Please show each line of the material below that contains the word "EDGE", copying every such line in full.

*RECORDS FOR THE TASK*.
━━━━━━━━━━━━━━━━━━━━━━━━━━━━━━

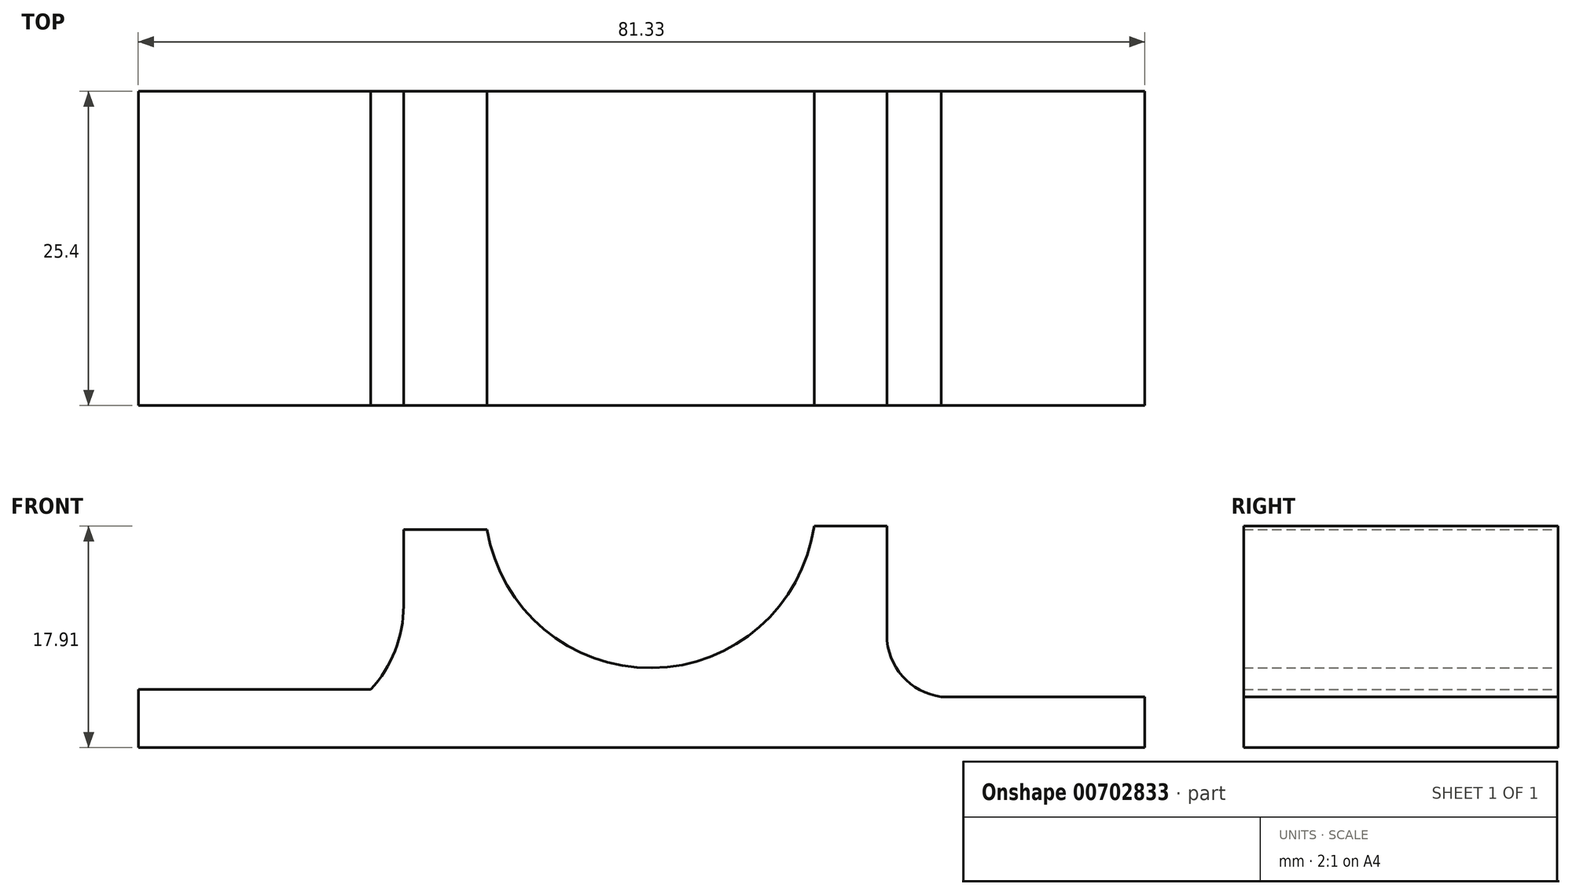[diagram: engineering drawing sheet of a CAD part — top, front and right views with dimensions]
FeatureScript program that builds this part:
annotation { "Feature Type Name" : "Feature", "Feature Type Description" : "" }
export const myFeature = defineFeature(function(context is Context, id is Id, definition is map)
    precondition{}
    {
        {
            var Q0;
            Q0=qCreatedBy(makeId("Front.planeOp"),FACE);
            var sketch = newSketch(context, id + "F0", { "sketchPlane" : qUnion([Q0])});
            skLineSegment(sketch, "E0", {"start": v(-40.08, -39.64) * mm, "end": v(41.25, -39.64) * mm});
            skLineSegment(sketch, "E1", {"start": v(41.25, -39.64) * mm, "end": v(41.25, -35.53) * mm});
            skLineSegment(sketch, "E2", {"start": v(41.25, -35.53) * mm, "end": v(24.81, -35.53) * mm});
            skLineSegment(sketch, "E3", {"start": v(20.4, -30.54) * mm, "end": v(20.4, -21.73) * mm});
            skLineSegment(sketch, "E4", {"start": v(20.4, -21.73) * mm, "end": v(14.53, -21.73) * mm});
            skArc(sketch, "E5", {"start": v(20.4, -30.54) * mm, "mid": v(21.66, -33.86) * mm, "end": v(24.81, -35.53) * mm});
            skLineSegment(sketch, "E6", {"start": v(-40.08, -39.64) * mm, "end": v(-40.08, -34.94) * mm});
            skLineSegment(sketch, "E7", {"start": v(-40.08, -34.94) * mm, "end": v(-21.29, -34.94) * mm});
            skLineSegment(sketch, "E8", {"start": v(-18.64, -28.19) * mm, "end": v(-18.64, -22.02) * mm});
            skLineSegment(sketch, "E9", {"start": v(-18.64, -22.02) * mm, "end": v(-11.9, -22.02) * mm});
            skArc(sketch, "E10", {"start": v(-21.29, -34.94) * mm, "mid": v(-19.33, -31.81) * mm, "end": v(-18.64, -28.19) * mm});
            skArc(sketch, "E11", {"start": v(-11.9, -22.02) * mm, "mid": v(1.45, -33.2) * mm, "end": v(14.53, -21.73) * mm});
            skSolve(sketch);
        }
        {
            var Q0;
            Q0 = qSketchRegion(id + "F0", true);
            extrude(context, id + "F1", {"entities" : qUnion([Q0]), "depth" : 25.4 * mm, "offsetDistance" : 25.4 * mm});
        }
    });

━━━━━━━━━━━━━━━━━━━━━━━━━━━━━━

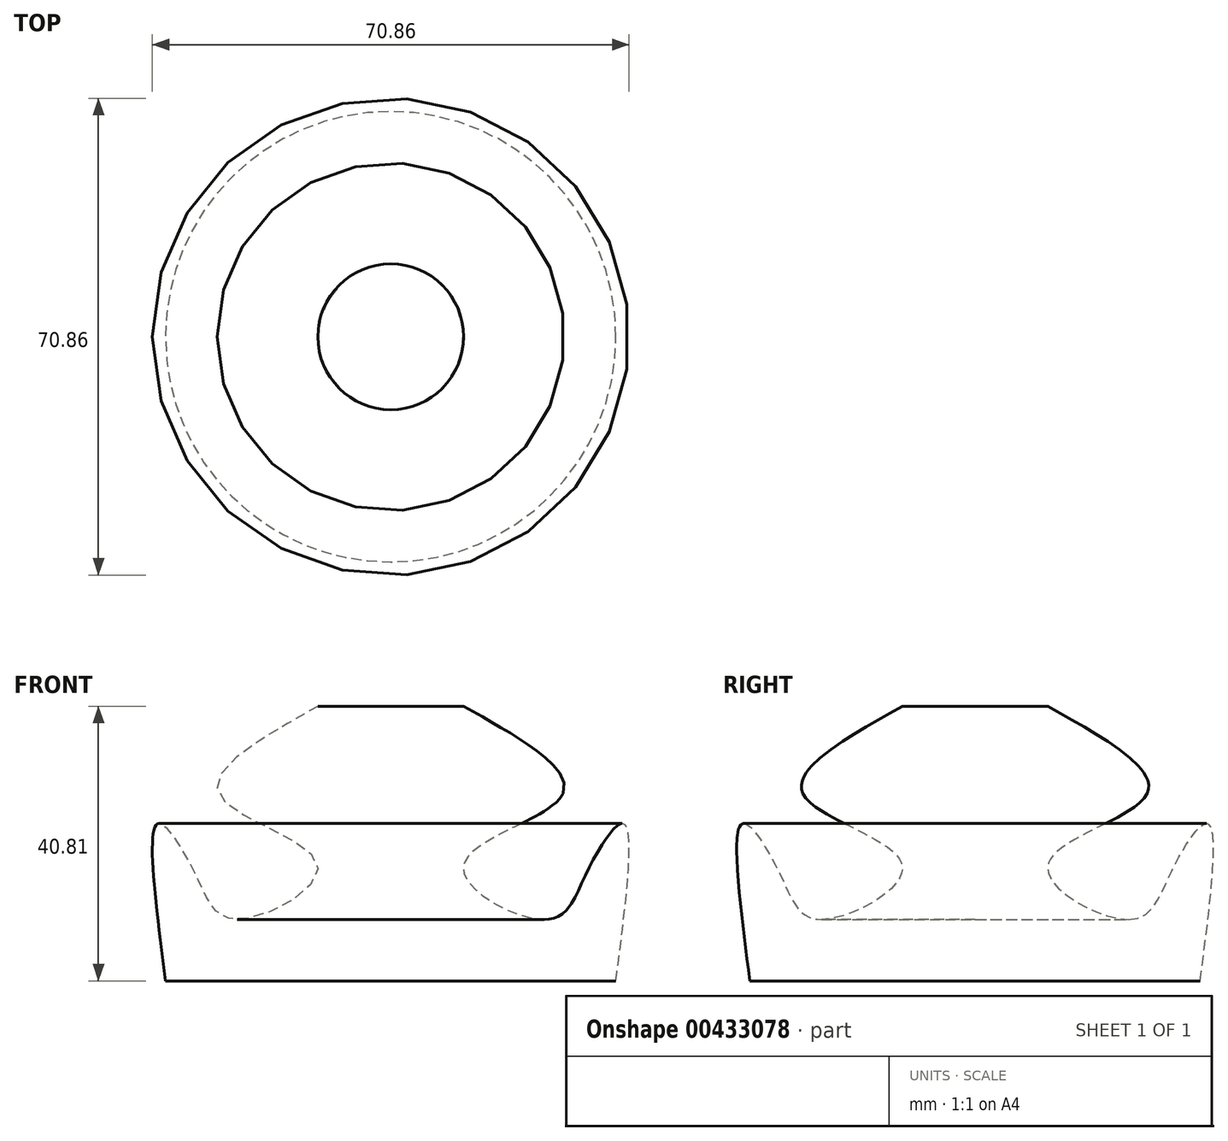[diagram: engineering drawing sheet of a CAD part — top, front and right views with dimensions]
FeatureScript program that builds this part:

━━━━━━━━━━━━━━━━━━━━━━━━━━━━━━

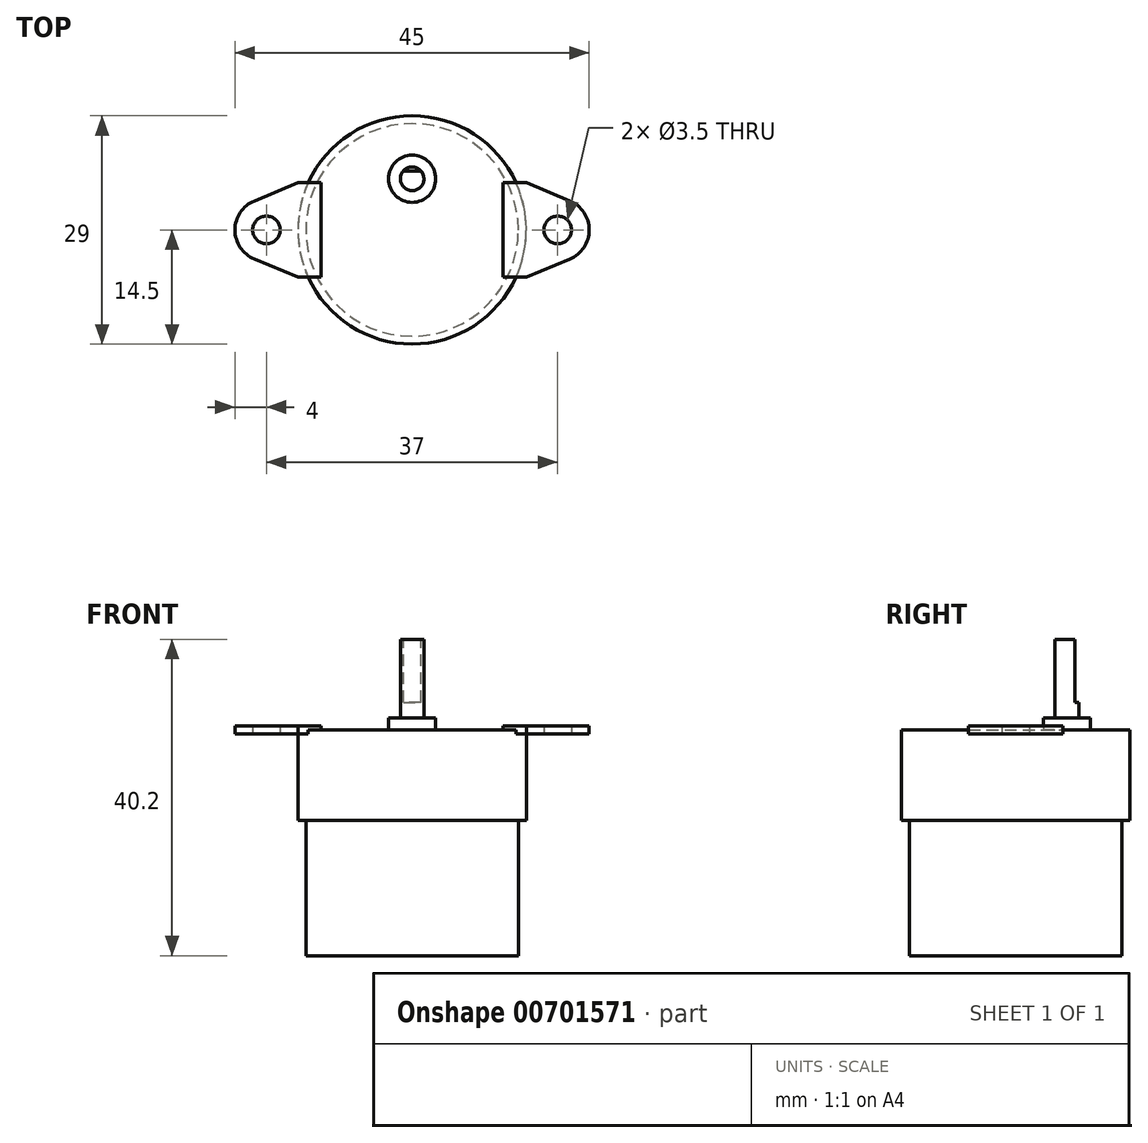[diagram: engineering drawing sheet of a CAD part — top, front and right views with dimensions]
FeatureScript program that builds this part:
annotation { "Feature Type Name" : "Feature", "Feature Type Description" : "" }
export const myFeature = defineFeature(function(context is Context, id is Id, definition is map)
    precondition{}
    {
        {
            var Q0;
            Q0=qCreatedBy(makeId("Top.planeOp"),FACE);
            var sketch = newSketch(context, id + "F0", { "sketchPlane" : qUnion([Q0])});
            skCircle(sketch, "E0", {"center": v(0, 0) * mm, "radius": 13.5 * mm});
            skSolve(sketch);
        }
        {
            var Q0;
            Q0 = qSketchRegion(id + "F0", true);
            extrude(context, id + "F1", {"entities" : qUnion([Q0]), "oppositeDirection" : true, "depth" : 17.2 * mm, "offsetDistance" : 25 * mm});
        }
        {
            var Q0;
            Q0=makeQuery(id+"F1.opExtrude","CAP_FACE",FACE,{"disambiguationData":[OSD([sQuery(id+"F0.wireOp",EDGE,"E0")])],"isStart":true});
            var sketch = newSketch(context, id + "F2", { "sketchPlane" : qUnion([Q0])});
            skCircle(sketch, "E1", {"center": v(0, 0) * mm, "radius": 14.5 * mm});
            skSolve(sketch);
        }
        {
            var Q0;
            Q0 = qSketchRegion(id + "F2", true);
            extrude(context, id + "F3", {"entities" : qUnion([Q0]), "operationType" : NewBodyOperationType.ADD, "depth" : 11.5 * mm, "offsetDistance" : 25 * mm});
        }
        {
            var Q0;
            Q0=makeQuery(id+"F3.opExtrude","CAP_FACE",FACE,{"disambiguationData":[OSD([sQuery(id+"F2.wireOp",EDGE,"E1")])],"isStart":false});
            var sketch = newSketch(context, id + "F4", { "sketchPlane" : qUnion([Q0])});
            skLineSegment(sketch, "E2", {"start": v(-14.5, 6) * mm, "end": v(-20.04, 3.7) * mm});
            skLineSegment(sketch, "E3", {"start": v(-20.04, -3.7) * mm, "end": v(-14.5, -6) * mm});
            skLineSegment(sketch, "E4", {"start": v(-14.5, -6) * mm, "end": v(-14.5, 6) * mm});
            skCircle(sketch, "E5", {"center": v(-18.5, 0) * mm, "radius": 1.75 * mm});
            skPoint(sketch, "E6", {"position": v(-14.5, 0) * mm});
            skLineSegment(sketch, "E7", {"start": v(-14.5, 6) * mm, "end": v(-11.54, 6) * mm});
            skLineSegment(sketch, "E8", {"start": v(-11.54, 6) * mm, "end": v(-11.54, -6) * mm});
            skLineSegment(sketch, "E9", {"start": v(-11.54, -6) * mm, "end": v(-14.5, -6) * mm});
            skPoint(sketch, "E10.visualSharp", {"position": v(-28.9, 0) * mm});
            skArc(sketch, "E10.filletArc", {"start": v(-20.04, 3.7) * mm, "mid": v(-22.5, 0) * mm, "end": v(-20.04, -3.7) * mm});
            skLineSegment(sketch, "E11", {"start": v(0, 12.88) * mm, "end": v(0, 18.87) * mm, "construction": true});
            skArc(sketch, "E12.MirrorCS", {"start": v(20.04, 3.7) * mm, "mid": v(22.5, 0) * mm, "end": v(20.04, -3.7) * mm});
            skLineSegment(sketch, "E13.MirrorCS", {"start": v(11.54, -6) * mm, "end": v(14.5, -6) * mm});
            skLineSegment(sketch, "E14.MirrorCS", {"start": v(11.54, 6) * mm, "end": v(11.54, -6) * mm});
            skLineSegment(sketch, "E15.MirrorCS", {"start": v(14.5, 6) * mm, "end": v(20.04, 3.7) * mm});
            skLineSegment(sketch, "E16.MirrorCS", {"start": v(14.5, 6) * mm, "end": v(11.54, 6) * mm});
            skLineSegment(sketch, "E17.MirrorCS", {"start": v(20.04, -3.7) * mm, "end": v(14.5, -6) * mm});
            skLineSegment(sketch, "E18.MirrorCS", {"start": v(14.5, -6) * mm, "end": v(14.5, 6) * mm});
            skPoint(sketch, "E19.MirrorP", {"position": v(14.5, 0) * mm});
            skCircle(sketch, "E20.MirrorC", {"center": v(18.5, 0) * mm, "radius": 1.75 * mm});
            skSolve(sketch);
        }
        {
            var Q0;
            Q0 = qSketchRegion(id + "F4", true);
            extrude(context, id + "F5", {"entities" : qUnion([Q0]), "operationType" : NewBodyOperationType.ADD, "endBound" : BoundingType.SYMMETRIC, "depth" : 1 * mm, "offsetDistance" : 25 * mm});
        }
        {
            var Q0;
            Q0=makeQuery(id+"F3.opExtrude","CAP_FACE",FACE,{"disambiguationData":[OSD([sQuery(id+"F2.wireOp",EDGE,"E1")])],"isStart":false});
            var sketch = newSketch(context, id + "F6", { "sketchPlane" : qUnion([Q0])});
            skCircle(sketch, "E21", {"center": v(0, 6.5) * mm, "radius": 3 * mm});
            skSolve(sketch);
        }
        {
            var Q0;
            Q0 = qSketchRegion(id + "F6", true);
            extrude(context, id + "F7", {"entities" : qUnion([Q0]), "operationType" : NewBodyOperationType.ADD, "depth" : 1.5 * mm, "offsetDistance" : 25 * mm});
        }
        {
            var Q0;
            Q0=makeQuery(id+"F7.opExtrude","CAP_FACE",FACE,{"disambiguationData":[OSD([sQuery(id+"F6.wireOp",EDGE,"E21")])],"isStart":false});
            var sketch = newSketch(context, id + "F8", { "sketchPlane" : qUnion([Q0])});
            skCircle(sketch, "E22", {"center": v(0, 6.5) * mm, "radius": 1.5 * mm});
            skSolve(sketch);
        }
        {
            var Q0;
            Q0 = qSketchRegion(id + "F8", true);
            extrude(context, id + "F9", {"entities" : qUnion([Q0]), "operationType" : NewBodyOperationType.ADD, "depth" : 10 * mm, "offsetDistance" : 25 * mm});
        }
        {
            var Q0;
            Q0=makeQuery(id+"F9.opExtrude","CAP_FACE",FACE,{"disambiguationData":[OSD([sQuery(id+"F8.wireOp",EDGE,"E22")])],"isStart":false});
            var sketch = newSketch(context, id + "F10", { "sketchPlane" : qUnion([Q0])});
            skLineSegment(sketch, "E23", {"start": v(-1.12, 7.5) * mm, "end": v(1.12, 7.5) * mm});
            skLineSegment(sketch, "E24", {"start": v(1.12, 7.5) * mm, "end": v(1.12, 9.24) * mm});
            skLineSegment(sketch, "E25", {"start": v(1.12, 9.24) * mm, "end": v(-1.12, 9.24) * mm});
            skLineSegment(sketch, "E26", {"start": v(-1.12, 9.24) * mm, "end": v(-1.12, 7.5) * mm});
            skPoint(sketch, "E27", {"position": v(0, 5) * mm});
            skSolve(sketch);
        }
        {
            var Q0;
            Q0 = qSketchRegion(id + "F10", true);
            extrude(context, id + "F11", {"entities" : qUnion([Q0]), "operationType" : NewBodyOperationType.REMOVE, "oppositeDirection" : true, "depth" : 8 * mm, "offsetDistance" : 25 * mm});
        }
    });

━━━━━━━━━━━━━━━━━━━━━━━━━━━━━━

*SOLVED EXERCISE*.
            Q0=makeQuery(id+"F1.opExtrude","CAP_FACE",FACE,{"disambiguationData":[OSD([sQuery(id+"F0.wireOp",EDGE,"E0")])],"isStart":true});
            Q0=makeQuery(id+"F3.opExtrude","CAP_FACE",FACE,{"disambiguationData":[OSD([sQuery(id+"F2.wireOp",EDGE,"E1")])],"isStart":false});
            Q0=makeQuery(id+"F3.opExtrude","CAP_FACE",FACE,{"disambiguationData":[OSD([sQuery(id+"F2.wireOp",EDGE,"E1")])],"isStart":false});
            Q0=makeQuery(id+"F7.opExtrude","CAP_FACE",FACE,{"disambiguationData":[OSD([sQuery(id+"F6.wireOp",EDGE,"E21")])],"isStart":false});
            Q0=makeQuery(id+"F9.opExtrude","CAP_FACE",FACE,{"disambiguationData":[OSD([sQuery(id+"F8.wireOp",EDGE,"E22")])],"isStart":false});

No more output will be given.